START RECORDS SHOWN

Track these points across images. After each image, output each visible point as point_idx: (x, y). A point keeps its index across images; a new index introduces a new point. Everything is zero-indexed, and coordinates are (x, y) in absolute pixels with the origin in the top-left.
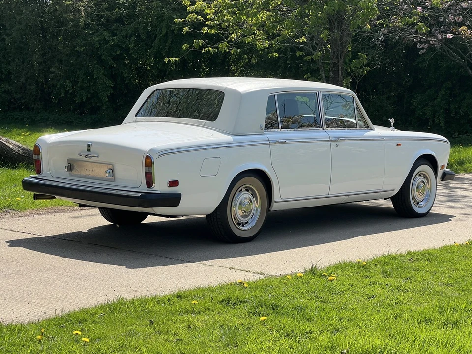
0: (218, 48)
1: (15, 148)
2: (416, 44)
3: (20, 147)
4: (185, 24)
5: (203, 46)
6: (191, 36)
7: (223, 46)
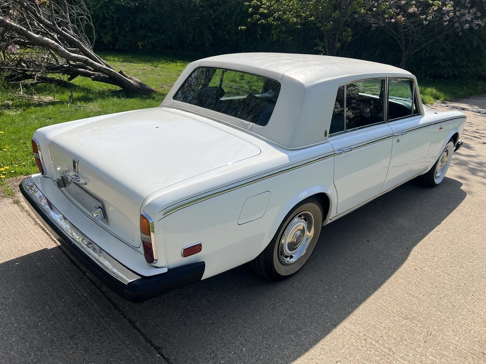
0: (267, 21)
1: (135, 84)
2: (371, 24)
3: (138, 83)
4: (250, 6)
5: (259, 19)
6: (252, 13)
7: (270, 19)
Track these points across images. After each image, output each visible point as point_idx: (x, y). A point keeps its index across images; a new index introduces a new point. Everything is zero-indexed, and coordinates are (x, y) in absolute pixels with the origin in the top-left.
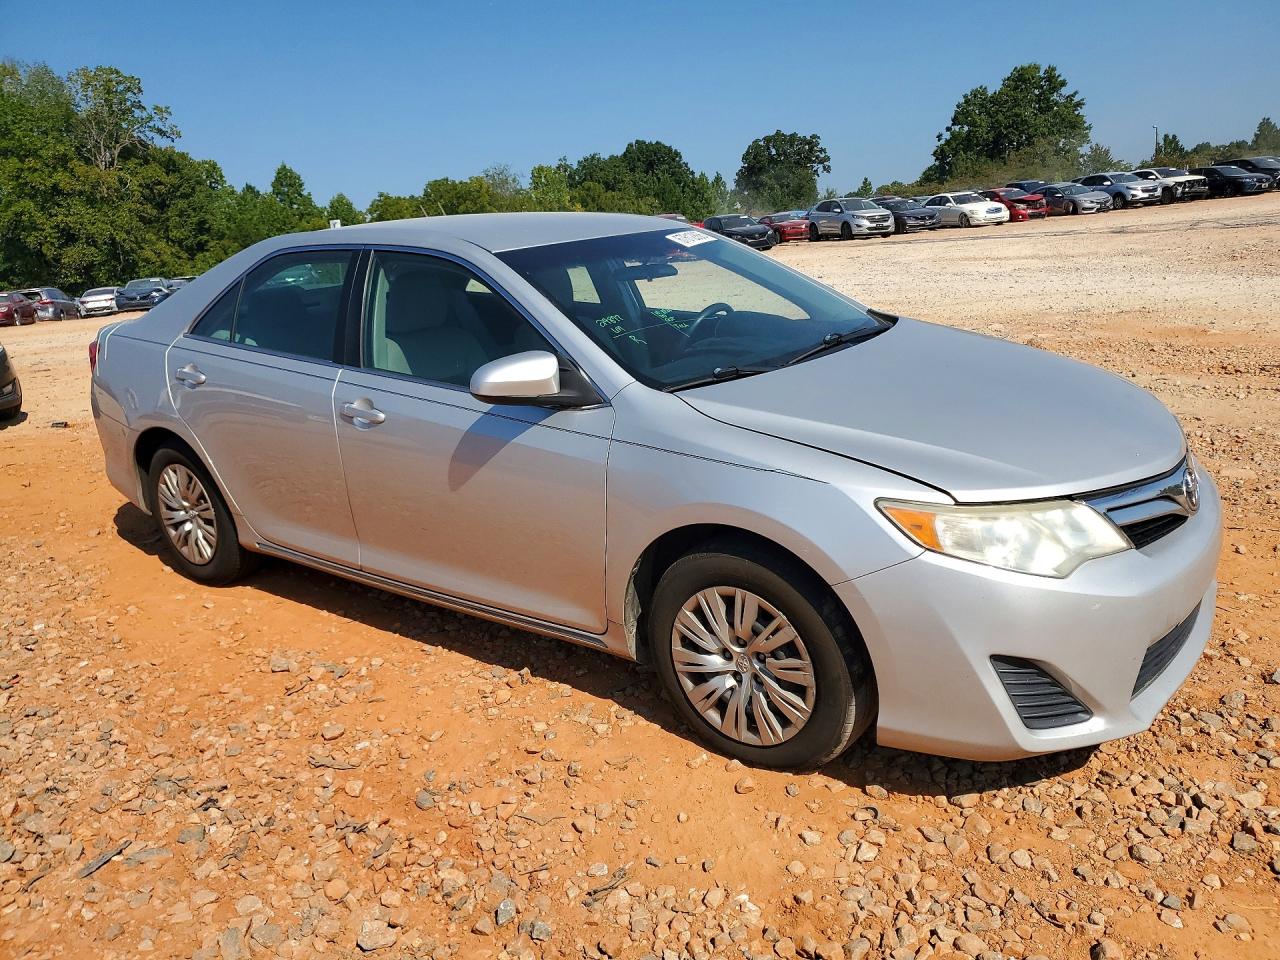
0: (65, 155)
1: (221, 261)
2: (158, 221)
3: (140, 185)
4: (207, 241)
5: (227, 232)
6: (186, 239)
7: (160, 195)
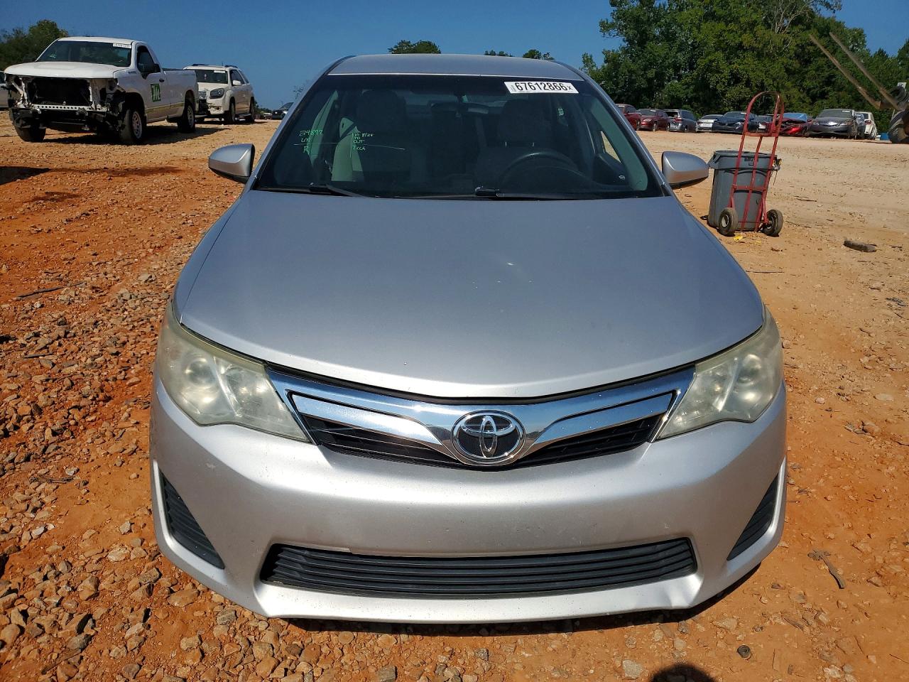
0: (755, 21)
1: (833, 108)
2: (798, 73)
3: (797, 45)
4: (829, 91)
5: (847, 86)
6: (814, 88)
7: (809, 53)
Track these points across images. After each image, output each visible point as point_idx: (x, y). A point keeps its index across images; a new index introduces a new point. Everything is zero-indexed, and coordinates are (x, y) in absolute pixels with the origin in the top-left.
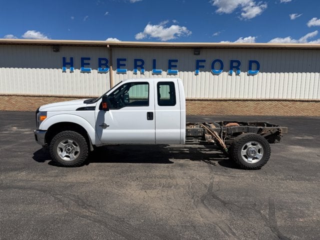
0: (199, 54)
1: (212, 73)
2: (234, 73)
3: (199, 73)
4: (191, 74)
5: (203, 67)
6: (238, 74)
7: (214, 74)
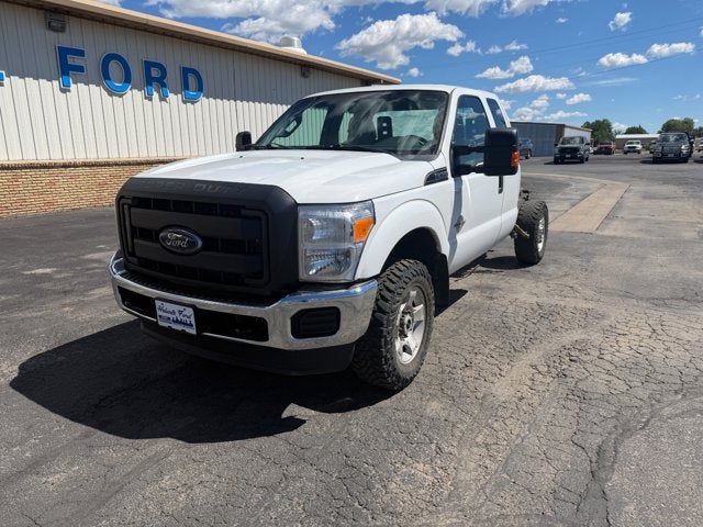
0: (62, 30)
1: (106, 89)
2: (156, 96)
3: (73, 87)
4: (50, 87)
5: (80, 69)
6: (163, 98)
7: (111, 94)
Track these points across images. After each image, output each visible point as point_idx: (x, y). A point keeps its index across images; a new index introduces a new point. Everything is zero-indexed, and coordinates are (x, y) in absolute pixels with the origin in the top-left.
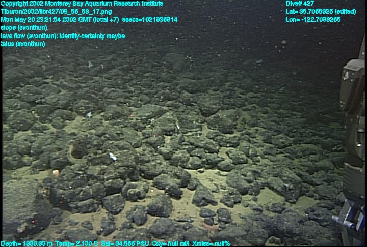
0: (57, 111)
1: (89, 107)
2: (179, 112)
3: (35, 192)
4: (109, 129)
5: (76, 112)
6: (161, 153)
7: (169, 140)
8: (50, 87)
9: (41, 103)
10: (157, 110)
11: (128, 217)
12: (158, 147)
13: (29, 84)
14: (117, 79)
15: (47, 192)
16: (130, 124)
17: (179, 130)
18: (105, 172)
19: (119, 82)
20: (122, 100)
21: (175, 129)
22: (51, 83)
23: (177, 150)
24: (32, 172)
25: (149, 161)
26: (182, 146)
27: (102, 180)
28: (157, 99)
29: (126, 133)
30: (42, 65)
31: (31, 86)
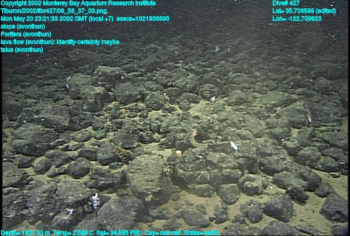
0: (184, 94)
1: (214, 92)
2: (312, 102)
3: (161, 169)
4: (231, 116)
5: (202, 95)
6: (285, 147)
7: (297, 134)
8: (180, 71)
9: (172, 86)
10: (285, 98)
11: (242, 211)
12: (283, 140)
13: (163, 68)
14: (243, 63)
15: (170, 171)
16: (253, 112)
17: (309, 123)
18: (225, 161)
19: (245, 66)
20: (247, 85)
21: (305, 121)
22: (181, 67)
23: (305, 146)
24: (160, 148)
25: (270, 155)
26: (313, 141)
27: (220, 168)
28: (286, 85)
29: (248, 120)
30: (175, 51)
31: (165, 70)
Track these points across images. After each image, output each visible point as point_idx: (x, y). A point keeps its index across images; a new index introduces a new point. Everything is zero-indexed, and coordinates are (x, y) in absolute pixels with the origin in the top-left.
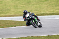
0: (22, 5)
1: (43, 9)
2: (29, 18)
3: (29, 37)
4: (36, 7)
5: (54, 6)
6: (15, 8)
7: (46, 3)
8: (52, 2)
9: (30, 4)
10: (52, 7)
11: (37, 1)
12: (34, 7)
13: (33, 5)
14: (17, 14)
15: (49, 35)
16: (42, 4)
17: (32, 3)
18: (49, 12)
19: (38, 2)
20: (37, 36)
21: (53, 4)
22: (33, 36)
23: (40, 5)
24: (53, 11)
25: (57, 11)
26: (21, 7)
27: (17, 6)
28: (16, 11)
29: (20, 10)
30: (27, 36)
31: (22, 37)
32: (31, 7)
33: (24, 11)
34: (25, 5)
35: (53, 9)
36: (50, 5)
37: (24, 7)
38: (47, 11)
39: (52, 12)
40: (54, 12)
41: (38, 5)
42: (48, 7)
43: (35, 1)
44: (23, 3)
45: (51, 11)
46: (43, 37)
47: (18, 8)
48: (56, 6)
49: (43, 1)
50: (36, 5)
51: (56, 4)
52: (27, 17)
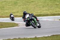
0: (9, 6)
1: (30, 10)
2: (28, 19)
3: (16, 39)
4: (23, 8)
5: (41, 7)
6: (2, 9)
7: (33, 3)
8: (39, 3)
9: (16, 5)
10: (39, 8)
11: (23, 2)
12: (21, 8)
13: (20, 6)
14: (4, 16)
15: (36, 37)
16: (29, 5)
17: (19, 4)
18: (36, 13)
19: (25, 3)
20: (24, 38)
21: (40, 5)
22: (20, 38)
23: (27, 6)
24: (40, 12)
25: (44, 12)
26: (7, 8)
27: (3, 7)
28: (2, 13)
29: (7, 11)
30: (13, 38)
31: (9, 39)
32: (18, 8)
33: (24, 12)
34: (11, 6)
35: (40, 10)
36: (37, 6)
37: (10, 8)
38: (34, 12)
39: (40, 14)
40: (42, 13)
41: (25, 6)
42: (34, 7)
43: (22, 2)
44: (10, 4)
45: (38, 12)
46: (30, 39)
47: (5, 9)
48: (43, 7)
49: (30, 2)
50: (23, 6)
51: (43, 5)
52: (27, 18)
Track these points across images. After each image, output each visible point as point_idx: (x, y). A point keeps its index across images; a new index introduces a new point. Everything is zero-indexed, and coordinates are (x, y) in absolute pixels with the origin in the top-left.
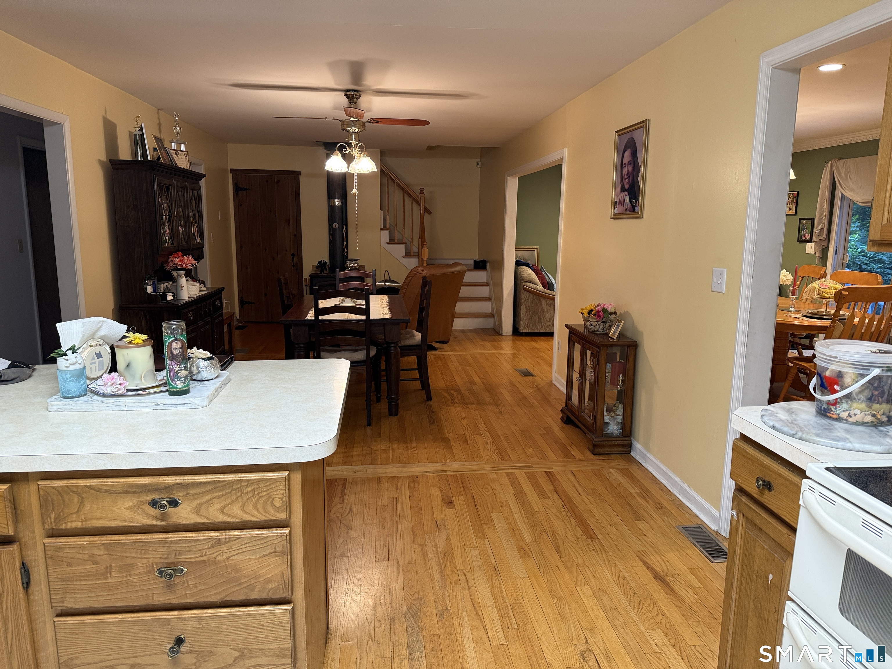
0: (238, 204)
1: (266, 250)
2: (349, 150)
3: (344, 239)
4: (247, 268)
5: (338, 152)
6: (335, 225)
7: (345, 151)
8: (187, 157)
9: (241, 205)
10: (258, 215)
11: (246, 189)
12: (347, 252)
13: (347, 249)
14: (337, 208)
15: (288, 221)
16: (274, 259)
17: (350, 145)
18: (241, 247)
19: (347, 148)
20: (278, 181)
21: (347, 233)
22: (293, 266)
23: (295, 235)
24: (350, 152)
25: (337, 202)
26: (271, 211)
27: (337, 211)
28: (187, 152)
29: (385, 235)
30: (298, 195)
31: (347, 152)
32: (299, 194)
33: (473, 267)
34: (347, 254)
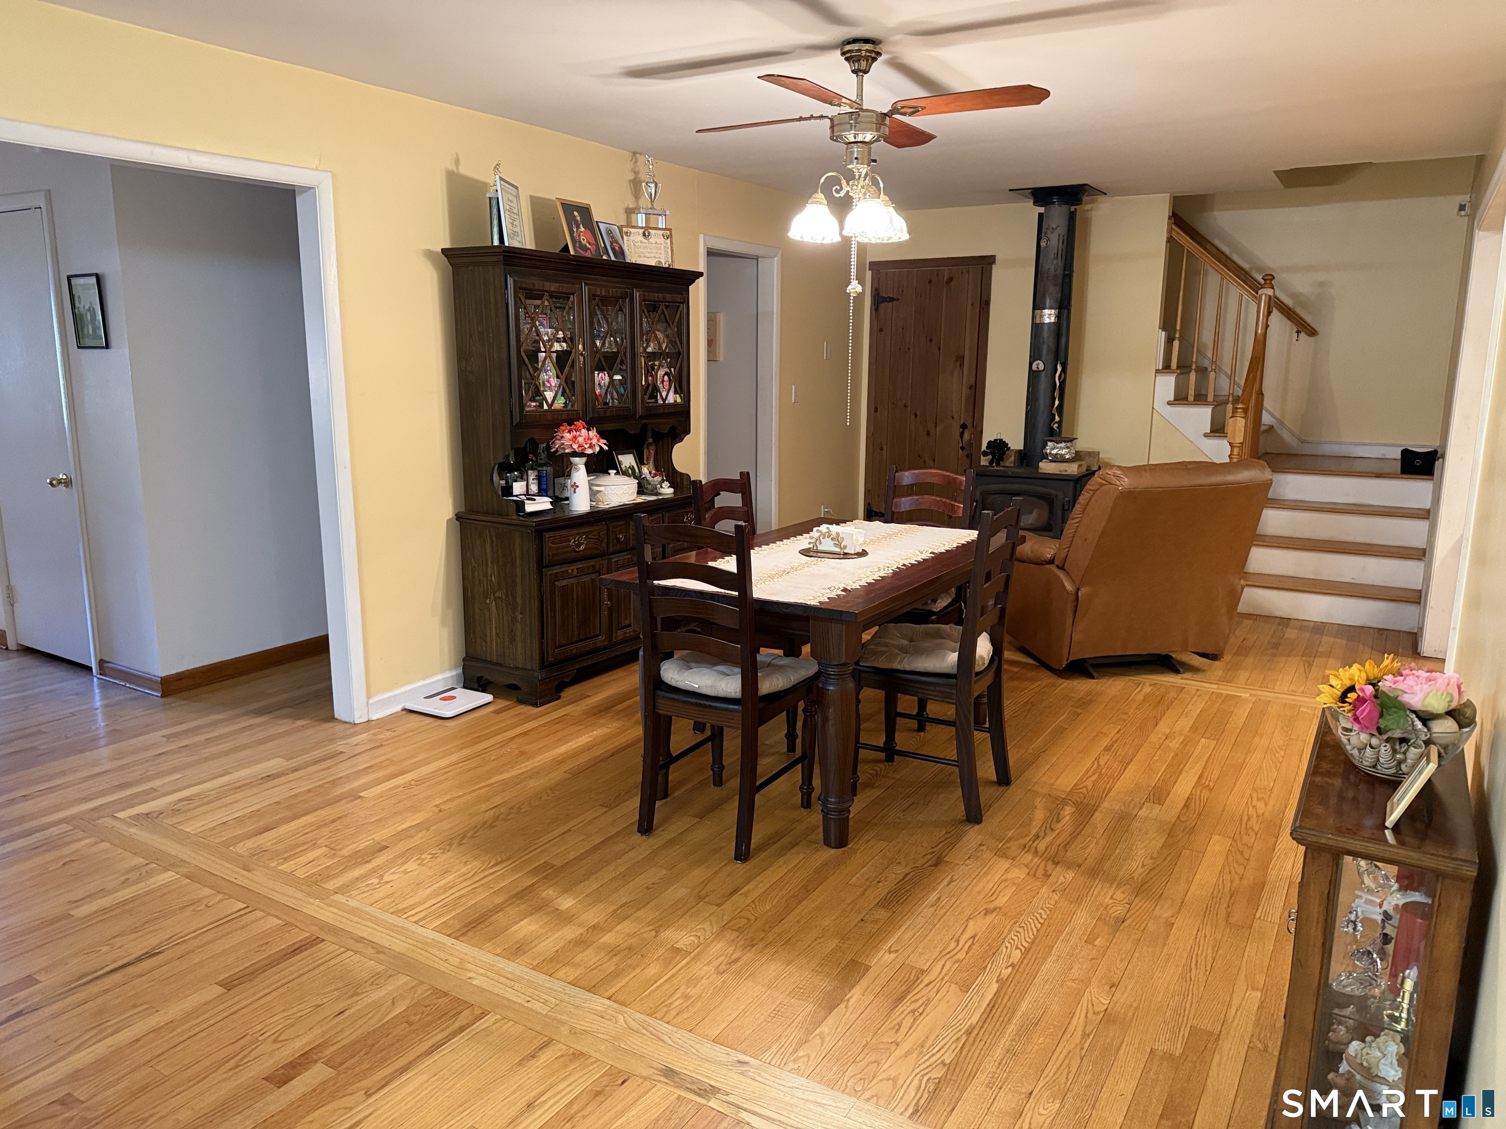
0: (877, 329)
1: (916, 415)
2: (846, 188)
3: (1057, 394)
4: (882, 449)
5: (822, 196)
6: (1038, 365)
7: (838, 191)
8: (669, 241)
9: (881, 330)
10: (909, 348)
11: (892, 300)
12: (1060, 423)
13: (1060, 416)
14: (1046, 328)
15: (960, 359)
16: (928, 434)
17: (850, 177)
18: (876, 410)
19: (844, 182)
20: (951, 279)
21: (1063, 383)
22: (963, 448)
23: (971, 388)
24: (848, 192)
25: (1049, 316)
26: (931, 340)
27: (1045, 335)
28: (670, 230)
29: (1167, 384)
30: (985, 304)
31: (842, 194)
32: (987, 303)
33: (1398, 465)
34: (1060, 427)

END RECORDS SHOWN

Your reply should be the full data above, copied exactly, with no pictures in it.

Track these points across images. After each image, output each visible point as point_idx: (x, y). A point keeps its index across images; a new index introduces a new point. Everything is zero-indexed, and coordinates are (x, y) in absolute pixels with the origin in the top-left.
0: (218, 48)
1: (15, 148)
2: (416, 44)
3: (20, 147)
4: (185, 24)
5: (203, 46)
6: (191, 36)
7: (223, 46)
0: (267, 21)
1: (135, 84)
2: (371, 24)
3: (138, 83)
4: (250, 6)
5: (259, 19)
6: (252, 13)
7: (270, 19)
Track these points across images. After each image, output each visible point as point_idx: (x, y). A point keeps its index across images; a new index introduces a new point. Everything is zero-indexed, and coordinates are (x, y) in absolute pixels with the origin in the top-left.
0: (65, 155)
1: (221, 261)
2: (158, 221)
3: (140, 185)
4: (207, 241)
5: (227, 232)
6: (186, 239)
7: (160, 195)
0: (755, 21)
1: (833, 108)
2: (798, 73)
3: (797, 45)
4: (829, 91)
5: (847, 86)
6: (814, 88)
7: (809, 53)
Track these points across images. After each image, output each visible point as point_idx: (x, y). A point keeps its index across images; a new index introduces a new point. Everything is zero-indexed, and coordinates are (x, y) in absolute pixels with the origin in the top-left.
0: (199, 54)
1: (212, 73)
2: (234, 73)
3: (199, 73)
4: (191, 74)
5: (203, 67)
6: (238, 74)
7: (214, 74)
0: (62, 30)
1: (106, 89)
2: (156, 96)
3: (73, 87)
4: (50, 87)
5: (80, 69)
6: (163, 98)
7: (111, 94)
Track these points across images. After each image, output each visible point as point_idx: (x, y). A point keeps its index across images; a new index introduces a new point. Everything is zero-indexed, and coordinates are (x, y) in absolute pixels with the origin in the top-left.
0: (57, 111)
1: (89, 107)
2: (179, 112)
3: (35, 192)
4: (109, 129)
5: (76, 112)
6: (161, 153)
7: (169, 140)
8: (50, 87)
9: (41, 103)
10: (157, 110)
11: (128, 217)
12: (158, 147)
13: (29, 84)
14: (117, 79)
15: (47, 192)
16: (130, 124)
17: (179, 130)
18: (105, 172)
19: (119, 82)
20: (122, 100)
21: (175, 129)
22: (51, 83)
23: (177, 150)
24: (32, 172)
25: (149, 161)
26: (182, 146)
27: (102, 180)
28: (157, 99)
29: (126, 133)
30: (42, 65)
31: (31, 86)
0: (184, 94)
1: (214, 92)
2: (312, 102)
3: (161, 169)
4: (231, 116)
5: (202, 95)
6: (285, 147)
7: (297, 134)
8: (180, 71)
9: (172, 86)
10: (285, 98)
11: (242, 211)
12: (283, 140)
13: (163, 68)
14: (243, 63)
15: (170, 171)
16: (253, 112)
17: (309, 123)
18: (225, 161)
19: (245, 66)
20: (247, 85)
21: (305, 121)
22: (181, 67)
23: (305, 146)
24: (160, 148)
25: (270, 155)
26: (313, 141)
27: (220, 168)
28: (286, 85)
29: (248, 120)
30: (175, 51)
31: (165, 70)
Track these points across images. After each image, output each visible point as point_idx: (x, y). A point keeps its index across images; a new index introduces a new point. Everything is zero-indexed, and coordinates are (x, y) in absolute pixels with the origin in the top-left.
0: (22, 5)
1: (43, 9)
2: (29, 18)
3: (29, 37)
4: (36, 7)
5: (54, 6)
6: (15, 8)
7: (46, 3)
8: (52, 2)
9: (30, 4)
10: (52, 7)
11: (37, 1)
12: (34, 7)
13: (33, 5)
14: (17, 14)
15: (49, 35)
16: (42, 4)
17: (32, 3)
18: (49, 12)
19: (38, 2)
20: (37, 36)
21: (53, 4)
22: (33, 36)
23: (40, 5)
24: (53, 11)
25: (57, 11)
26: (21, 7)
27: (17, 6)
28: (16, 11)
29: (20, 10)
30: (27, 36)
31: (22, 37)
32: (31, 7)
33: (24, 11)
34: (25, 5)
35: (53, 9)
36: (50, 5)
37: (24, 7)
38: (47, 11)
39: (52, 12)
40: (54, 12)
41: (38, 5)
42: (48, 7)
43: (35, 1)
44: (23, 3)
45: (51, 11)
46: (43, 37)
47: (18, 8)
48: (56, 6)
49: (43, 1)
50: (36, 5)
51: (56, 4)
52: (27, 17)
0: (9, 6)
1: (30, 10)
2: (28, 19)
3: (16, 39)
4: (23, 8)
5: (41, 7)
6: (2, 9)
7: (33, 3)
8: (39, 3)
9: (16, 5)
10: (39, 8)
11: (23, 2)
12: (21, 8)
13: (20, 6)
14: (4, 16)
15: (36, 37)
16: (29, 5)
17: (19, 4)
18: (36, 13)
19: (25, 3)
20: (24, 38)
21: (40, 5)
22: (20, 38)
23: (27, 6)
24: (40, 12)
25: (44, 12)
26: (7, 8)
27: (3, 7)
28: (2, 13)
29: (7, 11)
30: (13, 38)
31: (9, 39)
32: (18, 8)
33: (24, 12)
34: (11, 6)
35: (40, 10)
36: (37, 6)
37: (10, 8)
38: (34, 12)
39: (40, 14)
40: (42, 13)
41: (25, 6)
42: (34, 7)
43: (22, 2)
44: (10, 4)
45: (38, 12)
46: (30, 39)
47: (5, 9)
48: (43, 7)
49: (30, 2)
50: (23, 6)
51: (43, 5)
52: (27, 18)
Track these points across images. After each image, output each visible point as point_idx: (x, y). A point keeps its index across images; a new index introduces a new point. Everything is zero-indexed, and coordinates are (x, y) in absolute pixels with the origin in the top-left.
0: (238, 204)
1: (266, 250)
2: (349, 150)
3: (344, 239)
4: (247, 268)
5: (338, 152)
6: (335, 225)
7: (345, 151)
8: (187, 157)
9: (241, 205)
10: (258, 215)
11: (246, 189)
12: (347, 252)
13: (347, 249)
14: (337, 208)
15: (288, 221)
16: (274, 259)
17: (350, 145)
18: (241, 247)
19: (347, 148)
20: (278, 181)
21: (347, 233)
22: (293, 266)
23: (295, 235)
24: (350, 152)
25: (337, 202)
26: (271, 211)
27: (337, 211)
28: (187, 152)
29: (385, 235)
30: (298, 195)
31: (347, 152)
32: (299, 194)
33: (473, 267)
34: (347, 254)
0: (877, 329)
1: (916, 415)
2: (846, 188)
3: (1057, 394)
4: (882, 449)
5: (822, 196)
6: (1038, 365)
7: (838, 191)
8: (669, 241)
9: (881, 330)
10: (909, 348)
11: (892, 300)
12: (1060, 423)
13: (1060, 416)
14: (1046, 328)
15: (960, 359)
16: (928, 434)
17: (850, 177)
18: (876, 410)
19: (844, 182)
20: (951, 279)
21: (1063, 383)
22: (963, 448)
23: (971, 388)
24: (848, 192)
25: (1049, 316)
26: (931, 340)
27: (1045, 335)
28: (670, 230)
29: (1167, 384)
30: (985, 304)
31: (842, 194)
32: (987, 303)
33: (1398, 465)
34: (1060, 427)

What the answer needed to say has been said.